Bal disse que a questão do Khalistan convém ao Partido Bharatiya Janata (BJP) de Modi, internamente, falar sobre ameaças à segurança da nação, “em vez da medida real da ameaça no terreno por parte do movimento”.
Nijjar falou de ‘ameaça à sua vida’
O líder da oposição canadense, o Novo Democrata, Jagmeet Singh, que também é sikh, disse que cresceu ouvindo histórias de que desafiar o histórico da Índia em matéria de direitos humanos pode impedir que você obtenha um visto para viajar para lá.
“Mas ouvir o primeiro-ministro do Canadá corroborar uma ligação potencial entre o assassinato de um cidadão canadense em solo canadense por um governo estrangeiro é algo que eu nunca poderia ter imaginado”, disse Singh.
Hoje soubemos de alegações de que agentes do governo indiano assassinaram Hardeep Singh Nijjar – um canadense morto em solo canadense.
Para todos os canadenses, este é o meu voto.
Não deixarei pedra sobre pedra na busca pela justiça, incluindo a responsabilização de Narendra Modi.
-Jagmeet Singh (@theJagmeetSingh) 18 de setembro de 2023
O primeiro-ministro da Colúmbia Britânica, David Eby, disse que recebeu informações da agência de espionagem do Canadá sobre o “assassinato” de Nijjar e que ficou “profundamente perturbado” com o que lhe foi dito.
A Organização Mundial Sikh do Canadá chamou Nijjar de um defensor declarado de Khalistan que “muitas vezes liderou protestos pacíficos contra a violação dos direitos humanos que ocorre ativamente na Índia e em apoio a Khalistan”.
“Nijjar falou publicamente sobre a ameaça à sua vida durante meses e disse que foi alvo de agências de inteligência indianas”, disse o comunicado.

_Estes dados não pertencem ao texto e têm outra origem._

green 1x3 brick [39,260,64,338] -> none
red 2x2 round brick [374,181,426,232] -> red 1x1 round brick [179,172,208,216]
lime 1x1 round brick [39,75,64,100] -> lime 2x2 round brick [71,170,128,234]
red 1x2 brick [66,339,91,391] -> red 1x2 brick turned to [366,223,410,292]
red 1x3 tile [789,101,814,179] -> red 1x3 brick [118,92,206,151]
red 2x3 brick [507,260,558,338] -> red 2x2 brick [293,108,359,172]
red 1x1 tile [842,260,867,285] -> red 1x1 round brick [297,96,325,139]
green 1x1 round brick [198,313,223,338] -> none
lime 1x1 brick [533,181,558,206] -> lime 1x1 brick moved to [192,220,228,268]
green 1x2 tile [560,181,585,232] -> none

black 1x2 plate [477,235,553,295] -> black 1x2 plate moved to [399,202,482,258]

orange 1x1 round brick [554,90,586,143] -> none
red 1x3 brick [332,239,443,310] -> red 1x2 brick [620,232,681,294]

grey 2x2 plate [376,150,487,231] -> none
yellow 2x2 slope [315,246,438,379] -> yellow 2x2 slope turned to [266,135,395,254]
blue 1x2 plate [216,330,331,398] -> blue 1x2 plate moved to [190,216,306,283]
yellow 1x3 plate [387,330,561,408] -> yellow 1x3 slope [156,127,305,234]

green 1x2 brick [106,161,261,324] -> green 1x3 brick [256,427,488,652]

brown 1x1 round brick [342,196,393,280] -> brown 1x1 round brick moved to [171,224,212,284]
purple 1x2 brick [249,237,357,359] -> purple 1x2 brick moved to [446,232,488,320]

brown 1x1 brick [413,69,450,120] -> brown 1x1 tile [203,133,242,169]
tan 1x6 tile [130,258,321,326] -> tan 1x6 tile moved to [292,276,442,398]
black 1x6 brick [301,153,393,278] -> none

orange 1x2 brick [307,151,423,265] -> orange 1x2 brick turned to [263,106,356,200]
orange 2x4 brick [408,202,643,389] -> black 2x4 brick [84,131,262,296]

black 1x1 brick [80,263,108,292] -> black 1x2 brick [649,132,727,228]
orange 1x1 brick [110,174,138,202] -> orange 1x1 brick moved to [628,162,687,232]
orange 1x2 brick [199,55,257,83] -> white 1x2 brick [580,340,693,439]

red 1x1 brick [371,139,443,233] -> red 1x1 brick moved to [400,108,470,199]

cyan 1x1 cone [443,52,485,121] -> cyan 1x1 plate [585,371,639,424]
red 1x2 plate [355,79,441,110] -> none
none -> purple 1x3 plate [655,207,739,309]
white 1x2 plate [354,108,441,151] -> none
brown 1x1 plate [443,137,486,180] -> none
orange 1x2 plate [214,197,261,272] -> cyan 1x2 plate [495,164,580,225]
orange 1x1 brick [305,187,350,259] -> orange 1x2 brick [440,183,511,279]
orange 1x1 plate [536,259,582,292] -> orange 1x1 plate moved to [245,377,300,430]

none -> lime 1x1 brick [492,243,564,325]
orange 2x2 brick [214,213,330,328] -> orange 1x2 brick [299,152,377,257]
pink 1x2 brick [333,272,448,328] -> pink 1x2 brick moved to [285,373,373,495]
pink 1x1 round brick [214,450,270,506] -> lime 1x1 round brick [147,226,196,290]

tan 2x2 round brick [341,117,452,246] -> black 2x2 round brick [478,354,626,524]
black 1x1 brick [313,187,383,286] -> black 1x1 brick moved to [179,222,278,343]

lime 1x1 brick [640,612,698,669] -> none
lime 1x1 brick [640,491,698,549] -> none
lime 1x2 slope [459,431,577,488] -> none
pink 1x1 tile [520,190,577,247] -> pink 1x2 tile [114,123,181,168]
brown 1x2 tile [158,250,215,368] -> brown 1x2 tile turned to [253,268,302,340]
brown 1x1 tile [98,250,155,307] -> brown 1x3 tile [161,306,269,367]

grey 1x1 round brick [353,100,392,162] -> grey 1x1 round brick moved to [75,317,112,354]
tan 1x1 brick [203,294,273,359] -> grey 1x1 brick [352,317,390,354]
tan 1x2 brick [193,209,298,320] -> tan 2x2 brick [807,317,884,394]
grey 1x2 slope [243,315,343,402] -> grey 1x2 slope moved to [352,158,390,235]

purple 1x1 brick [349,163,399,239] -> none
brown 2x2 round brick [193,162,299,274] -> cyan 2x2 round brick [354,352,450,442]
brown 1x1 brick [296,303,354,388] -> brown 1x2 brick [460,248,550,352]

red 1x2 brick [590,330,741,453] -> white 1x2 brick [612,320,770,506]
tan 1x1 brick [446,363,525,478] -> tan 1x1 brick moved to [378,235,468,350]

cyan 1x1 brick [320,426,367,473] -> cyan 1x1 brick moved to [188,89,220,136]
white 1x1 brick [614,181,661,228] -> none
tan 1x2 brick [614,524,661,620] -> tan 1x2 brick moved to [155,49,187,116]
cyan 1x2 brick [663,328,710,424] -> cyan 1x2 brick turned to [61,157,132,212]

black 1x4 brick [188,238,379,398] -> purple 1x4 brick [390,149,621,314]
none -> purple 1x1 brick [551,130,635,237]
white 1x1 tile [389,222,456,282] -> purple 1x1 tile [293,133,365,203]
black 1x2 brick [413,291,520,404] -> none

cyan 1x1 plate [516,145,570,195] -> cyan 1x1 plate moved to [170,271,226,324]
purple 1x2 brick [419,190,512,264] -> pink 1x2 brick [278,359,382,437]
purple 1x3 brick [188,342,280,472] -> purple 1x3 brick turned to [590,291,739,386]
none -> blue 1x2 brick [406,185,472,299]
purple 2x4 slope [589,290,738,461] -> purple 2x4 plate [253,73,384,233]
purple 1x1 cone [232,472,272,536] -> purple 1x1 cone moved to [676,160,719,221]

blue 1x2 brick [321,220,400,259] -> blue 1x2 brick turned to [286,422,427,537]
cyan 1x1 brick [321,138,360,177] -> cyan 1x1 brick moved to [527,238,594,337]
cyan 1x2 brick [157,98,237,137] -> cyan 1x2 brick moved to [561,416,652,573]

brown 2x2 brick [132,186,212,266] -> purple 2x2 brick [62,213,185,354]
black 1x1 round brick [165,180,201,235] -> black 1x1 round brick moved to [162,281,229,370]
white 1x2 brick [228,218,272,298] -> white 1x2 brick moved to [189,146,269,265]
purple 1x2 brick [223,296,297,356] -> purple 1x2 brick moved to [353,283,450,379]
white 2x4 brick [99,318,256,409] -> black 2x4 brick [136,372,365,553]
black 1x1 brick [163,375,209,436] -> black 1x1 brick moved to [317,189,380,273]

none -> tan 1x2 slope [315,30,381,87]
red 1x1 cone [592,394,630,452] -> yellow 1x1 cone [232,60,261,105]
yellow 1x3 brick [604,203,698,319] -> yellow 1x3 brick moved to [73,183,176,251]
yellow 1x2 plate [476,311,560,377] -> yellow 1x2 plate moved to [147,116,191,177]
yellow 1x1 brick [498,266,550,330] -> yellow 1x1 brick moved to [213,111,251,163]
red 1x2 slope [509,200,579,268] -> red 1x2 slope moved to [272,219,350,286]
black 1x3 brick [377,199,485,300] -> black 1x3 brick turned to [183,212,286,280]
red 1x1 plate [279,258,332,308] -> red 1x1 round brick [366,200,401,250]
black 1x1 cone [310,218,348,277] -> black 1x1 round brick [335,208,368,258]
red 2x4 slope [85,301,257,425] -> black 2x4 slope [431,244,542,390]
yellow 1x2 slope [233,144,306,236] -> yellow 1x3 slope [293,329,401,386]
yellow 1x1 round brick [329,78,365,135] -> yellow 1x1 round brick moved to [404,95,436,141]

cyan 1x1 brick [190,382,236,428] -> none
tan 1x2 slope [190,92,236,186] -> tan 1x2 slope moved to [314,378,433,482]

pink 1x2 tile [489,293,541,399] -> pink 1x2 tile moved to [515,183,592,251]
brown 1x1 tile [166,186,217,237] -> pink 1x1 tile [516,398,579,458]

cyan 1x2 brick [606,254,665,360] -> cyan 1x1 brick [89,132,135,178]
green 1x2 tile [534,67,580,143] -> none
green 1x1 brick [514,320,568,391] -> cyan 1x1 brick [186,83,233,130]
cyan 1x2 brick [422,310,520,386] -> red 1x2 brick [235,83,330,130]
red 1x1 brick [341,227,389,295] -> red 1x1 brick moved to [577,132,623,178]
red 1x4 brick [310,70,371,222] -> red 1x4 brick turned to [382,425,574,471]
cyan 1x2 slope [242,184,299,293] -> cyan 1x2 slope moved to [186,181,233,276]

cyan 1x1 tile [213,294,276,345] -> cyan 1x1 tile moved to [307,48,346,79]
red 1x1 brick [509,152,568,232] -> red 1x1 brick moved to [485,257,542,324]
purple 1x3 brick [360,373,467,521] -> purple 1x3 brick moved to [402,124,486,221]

O advogado de Nijjar baseado em Nova York, Gurpatwant Singh Pannun, disse que Nijjar foi avisado por funcionários da inteligência canadense sobre ser alvo de assassinato por “mercenários” antes de ser morto a tiros, informou a agência de notícias Associated Press.
As autoridades indianas têm como alvo o separatismo Sikh desde a década de 1980, quando uma rebelião armada por um estado Sikh independente começou no estado de Punjab.
Em 1984, as forças indianas invadiram o Templo Dourado na cidade de Amritsar, no estado, para expulsar os separatistas sikhs que ali se refugiaram. A polêmica operação matou cerca de 400 pessoas, segundo dados oficiais, embora grupos sikhs estimem que o número seja maior.
A primeira-ministra que ordenou o ataque, Indira Gandhi, foi assassinada posteriormente por dois de seus guarda-costas que eram sikhs. A sua morte desencadeou uma série de motins anti-Sikh, nos quais multidões hindus foram de casa em casa por todo o norte da Índia, expulsando os Sikhs das suas casas, matando muitos e queimando outros vivos.
O governo de Modi intensificou a perseguição aos separatistas Sikh. Quando os agricultores acamparam nos arredores de Nova Deli para protestar contra as leis agrícolas propostas em 2021, o governo de Modi inicialmente tentou desacreditar os participantes Sikh, rejeitando as suas preocupações, chamando-os de “Khalistanis”.
A polícia também prendeu uma activista climática de 22 anos por apoiar os agricultores que protestavam e acusou-a de estar em contacto com apoiantes da independência Sikh.
No início deste ano, apoiantes do movimento Khalistan vandalizaram os consulados indianos em Londres e São Francisco. Em Abril, a polícia indiana prendeu um líder que se tornou popular pelos seus discursos que apelavam a uma pátria Sikh independente, após uma caçada que durou um mês.